= Tito Vezio Zapparoli =

Tito Vezio Zapparoli (1885–1943) was an Italian agronomist and plant breeder.

After graduating in agriculture, he studied the agronomic and morphological characteristics of traditional varieties of maize.

In October 1920 the Stazione sperimentale di maiscoltura (Maize experimental station) in Curno was established, where he was appointed director after working with the agronomist Ottavio Munerati, the director of the "Beet experimental station" in Rovigo, and a master of the applied agronomic research methodology.

Zapparoli fostered genetic studies, breeding, and agronomic research, improving the varieties of maize cropped in northern and central Italy. He selected isogenic lines from the best performing populations of maize, and used the output of such to establish synthetic varieties and to produce inter-varieties crosses. He also developed the agronomic technique of matching the exigencies of the improved varieties. Zapparoli was known as the "Maize Man" by farmers and colleagues, for his wide and deep understanding of crop issues and for his personal good mood, humbleness, practical skills and probity.

He selected, multiplied, and spread the improved varieties: Marano (from the municipality of Marano Vicentino, where it was selected), Rostrato, Nostrano dell'Isola, and Scagliolo, selected from the offspring of the crosses performed by progressive farmers in the 19th century, He collaborated with the Federazione italiana dei consorzi agrari (Italian Federation of Agricultural Consortia) for the production, field testing and distribution of the improved varieties of maize.
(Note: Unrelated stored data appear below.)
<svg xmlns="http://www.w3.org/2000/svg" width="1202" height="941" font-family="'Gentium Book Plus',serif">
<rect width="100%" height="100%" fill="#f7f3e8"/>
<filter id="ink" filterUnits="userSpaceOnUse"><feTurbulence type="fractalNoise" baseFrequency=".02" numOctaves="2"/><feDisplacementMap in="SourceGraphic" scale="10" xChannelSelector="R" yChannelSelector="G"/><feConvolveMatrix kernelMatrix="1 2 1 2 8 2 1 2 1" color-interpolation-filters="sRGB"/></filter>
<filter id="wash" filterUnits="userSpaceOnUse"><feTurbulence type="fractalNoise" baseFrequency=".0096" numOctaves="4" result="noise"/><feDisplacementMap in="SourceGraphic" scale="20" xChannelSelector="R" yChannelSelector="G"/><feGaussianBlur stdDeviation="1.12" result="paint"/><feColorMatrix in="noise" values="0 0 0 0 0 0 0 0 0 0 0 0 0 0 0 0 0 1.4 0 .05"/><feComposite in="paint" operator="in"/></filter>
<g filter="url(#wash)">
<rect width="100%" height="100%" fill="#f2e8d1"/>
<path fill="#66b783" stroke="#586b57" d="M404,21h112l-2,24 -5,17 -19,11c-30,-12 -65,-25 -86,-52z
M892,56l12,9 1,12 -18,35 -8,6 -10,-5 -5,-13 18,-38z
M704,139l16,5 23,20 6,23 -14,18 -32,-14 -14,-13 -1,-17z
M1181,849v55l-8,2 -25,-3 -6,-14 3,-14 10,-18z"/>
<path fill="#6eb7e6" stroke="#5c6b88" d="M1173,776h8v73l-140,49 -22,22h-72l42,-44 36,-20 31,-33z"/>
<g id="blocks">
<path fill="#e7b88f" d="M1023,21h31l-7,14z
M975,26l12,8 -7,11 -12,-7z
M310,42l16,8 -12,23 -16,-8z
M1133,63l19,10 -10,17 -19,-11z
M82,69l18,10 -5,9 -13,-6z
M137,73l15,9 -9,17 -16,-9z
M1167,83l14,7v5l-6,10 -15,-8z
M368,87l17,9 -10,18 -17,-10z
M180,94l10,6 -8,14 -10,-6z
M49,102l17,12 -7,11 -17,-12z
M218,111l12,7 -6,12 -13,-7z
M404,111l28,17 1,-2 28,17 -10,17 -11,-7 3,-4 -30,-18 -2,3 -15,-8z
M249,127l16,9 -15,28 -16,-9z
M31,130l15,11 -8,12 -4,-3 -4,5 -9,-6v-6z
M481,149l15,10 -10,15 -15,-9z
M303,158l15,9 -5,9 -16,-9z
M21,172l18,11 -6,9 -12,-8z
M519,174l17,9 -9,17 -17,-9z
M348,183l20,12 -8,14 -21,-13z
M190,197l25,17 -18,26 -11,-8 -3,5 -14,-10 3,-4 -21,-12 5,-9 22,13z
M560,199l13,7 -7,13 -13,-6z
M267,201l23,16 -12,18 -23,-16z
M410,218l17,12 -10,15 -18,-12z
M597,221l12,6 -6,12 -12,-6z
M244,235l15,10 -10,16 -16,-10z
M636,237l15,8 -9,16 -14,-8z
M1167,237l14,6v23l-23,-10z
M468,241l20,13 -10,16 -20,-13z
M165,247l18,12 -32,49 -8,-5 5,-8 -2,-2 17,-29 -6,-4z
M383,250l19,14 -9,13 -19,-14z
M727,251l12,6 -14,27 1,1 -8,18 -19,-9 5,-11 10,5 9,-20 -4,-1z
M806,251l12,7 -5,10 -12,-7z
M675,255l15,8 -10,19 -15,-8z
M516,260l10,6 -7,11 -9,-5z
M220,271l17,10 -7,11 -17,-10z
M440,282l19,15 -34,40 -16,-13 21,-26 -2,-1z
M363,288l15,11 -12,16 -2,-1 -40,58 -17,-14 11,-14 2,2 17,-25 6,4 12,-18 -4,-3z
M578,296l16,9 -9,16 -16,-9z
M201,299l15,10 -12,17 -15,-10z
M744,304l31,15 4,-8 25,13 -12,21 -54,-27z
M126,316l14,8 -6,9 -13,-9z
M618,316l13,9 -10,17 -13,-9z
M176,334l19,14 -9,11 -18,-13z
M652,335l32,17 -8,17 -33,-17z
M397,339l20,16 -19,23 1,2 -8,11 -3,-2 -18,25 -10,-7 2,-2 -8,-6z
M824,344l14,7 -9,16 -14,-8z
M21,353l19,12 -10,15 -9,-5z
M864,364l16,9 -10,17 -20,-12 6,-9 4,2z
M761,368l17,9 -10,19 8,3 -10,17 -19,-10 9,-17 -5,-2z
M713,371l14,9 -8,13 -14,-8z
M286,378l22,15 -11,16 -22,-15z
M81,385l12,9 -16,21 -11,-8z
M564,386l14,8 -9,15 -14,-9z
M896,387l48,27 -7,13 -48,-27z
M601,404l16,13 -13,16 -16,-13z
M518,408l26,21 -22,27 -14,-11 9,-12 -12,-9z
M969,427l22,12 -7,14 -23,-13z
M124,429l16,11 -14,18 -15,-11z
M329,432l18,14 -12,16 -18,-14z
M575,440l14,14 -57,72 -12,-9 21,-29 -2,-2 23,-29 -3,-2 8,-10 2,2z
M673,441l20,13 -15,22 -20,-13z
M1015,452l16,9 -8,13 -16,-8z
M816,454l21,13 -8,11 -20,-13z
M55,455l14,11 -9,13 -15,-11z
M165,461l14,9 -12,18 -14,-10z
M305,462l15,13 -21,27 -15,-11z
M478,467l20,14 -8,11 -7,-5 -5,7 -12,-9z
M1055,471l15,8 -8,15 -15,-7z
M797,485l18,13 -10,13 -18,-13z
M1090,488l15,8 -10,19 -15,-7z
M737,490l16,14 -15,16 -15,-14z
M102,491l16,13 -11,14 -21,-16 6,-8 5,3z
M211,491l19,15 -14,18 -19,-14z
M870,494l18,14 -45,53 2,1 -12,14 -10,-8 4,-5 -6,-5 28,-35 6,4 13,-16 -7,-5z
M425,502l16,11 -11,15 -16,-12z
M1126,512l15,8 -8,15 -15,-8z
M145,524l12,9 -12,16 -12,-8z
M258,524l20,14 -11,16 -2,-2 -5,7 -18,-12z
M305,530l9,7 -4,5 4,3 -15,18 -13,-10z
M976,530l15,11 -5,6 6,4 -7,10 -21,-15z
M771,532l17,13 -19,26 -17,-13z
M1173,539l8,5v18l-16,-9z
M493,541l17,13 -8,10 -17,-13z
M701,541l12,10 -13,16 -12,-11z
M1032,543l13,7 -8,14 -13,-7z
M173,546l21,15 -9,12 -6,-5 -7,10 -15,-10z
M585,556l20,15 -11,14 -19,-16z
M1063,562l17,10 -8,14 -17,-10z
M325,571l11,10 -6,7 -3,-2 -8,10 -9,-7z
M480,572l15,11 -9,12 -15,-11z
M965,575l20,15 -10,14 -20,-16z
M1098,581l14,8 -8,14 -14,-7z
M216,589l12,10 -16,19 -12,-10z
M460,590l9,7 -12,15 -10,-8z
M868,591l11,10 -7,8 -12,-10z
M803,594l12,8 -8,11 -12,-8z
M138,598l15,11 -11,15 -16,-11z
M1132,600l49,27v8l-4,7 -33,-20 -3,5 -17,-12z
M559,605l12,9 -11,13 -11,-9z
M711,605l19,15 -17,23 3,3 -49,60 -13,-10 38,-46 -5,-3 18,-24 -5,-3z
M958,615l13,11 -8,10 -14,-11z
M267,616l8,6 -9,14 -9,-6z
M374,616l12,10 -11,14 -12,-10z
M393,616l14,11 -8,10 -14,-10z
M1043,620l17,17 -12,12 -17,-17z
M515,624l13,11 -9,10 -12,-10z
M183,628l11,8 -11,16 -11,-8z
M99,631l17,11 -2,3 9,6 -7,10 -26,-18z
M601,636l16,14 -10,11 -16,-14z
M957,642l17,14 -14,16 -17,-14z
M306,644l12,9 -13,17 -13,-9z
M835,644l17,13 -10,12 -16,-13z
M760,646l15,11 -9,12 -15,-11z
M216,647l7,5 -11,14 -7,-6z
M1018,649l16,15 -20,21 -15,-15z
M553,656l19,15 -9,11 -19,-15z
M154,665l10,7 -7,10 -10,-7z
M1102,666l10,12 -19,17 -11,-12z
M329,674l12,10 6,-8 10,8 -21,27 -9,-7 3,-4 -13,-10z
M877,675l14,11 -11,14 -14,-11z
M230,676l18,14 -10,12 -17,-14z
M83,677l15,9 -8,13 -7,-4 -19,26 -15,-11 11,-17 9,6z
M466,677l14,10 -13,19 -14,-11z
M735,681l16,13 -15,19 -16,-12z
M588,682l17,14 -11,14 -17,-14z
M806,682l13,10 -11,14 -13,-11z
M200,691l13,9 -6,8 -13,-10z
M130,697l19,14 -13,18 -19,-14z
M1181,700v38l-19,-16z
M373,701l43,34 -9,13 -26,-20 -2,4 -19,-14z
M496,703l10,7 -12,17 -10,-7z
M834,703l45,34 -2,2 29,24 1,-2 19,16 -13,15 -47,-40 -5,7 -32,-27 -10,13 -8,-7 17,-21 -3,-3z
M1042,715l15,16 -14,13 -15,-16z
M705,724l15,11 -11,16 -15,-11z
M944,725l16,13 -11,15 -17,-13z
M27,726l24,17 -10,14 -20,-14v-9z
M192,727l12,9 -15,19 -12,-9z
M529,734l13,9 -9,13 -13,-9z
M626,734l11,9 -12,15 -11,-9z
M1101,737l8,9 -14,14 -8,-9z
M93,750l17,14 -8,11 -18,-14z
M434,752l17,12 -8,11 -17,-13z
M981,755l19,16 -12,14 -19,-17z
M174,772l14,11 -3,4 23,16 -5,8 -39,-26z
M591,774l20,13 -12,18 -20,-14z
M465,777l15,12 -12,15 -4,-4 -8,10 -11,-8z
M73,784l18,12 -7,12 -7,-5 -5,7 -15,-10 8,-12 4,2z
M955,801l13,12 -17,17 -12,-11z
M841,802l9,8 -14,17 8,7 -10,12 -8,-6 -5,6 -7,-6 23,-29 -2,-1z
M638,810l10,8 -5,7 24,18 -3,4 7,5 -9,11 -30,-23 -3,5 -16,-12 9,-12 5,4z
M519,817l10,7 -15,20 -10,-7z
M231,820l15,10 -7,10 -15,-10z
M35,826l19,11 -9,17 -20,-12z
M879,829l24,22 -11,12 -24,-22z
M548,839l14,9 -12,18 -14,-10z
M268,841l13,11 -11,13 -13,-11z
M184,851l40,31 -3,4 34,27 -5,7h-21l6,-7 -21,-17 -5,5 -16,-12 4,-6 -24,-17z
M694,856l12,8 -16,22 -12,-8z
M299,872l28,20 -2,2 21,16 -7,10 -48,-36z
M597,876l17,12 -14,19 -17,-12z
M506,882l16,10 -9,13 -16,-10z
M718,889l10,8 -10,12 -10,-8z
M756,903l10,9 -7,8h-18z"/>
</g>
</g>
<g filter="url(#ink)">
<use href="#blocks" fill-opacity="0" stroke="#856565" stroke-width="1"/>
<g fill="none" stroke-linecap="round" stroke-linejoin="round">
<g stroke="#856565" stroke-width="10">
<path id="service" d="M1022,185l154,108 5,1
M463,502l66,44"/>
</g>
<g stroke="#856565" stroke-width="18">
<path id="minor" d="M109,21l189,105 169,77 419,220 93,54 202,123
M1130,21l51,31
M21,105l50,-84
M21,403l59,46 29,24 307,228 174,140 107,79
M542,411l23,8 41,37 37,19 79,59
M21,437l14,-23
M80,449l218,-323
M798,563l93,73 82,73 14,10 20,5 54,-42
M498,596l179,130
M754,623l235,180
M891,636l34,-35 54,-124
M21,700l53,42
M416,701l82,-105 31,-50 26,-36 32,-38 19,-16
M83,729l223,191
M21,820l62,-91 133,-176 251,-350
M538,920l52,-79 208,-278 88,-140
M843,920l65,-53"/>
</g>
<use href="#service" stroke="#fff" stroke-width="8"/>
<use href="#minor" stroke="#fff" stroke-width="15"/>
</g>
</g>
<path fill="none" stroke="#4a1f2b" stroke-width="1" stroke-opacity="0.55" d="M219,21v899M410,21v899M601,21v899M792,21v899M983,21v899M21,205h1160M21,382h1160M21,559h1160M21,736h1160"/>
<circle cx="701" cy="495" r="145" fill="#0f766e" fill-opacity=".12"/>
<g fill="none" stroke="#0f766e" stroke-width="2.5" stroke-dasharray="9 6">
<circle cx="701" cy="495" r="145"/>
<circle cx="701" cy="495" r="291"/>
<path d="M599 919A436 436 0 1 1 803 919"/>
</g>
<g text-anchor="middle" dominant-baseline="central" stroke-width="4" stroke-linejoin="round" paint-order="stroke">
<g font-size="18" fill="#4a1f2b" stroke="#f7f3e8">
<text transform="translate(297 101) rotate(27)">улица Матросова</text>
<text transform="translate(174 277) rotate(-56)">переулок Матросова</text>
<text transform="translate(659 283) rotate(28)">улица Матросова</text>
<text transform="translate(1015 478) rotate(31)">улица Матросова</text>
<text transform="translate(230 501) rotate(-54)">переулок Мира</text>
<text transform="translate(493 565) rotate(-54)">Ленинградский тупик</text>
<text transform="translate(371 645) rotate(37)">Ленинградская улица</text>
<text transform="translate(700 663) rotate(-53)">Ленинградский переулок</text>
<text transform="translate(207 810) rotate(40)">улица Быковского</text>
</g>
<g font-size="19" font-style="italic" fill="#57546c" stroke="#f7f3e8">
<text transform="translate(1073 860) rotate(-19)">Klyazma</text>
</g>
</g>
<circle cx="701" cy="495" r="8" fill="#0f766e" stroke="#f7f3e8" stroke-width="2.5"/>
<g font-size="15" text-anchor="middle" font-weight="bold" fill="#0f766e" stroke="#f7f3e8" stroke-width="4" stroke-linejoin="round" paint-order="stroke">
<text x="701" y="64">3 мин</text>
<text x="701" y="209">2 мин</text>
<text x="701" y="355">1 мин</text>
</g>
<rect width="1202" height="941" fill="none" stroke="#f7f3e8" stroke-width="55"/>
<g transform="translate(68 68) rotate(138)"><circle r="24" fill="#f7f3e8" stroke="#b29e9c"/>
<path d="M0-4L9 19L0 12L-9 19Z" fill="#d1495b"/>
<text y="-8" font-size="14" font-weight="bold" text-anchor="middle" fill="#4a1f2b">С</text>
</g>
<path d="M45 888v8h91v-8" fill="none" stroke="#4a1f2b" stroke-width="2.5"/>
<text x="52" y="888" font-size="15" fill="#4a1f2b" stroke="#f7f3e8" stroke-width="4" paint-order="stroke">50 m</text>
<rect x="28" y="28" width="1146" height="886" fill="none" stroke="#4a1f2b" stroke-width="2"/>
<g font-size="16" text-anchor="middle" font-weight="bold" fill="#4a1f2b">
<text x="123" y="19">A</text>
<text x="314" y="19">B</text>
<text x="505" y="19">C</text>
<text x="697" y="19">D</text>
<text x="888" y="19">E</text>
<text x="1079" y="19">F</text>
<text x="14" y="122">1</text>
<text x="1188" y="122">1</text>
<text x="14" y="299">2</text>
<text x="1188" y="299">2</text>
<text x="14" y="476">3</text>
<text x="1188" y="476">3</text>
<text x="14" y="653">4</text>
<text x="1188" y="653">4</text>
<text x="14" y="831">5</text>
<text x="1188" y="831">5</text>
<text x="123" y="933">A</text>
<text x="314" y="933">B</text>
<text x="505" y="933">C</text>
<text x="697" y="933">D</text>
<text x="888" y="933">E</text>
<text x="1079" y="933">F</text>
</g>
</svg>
After his death he was succeeded as director of the "Maize experimental station" by Luigi Fenaroli, who devoted his care to the Italian introduction of hybrid maize technology.

Zapparoli's work is described in 37 publications of the Stazione sperimentale di maiscoltura, printed from 1921 to 1943. Italian farmers established the Fondazione Tito V. Zapparoli, in order to perpetuate his memory. The Foundation is in charge of the conservation and multiplication of genetic materials for the production of high yielding maize varieties and hybrids.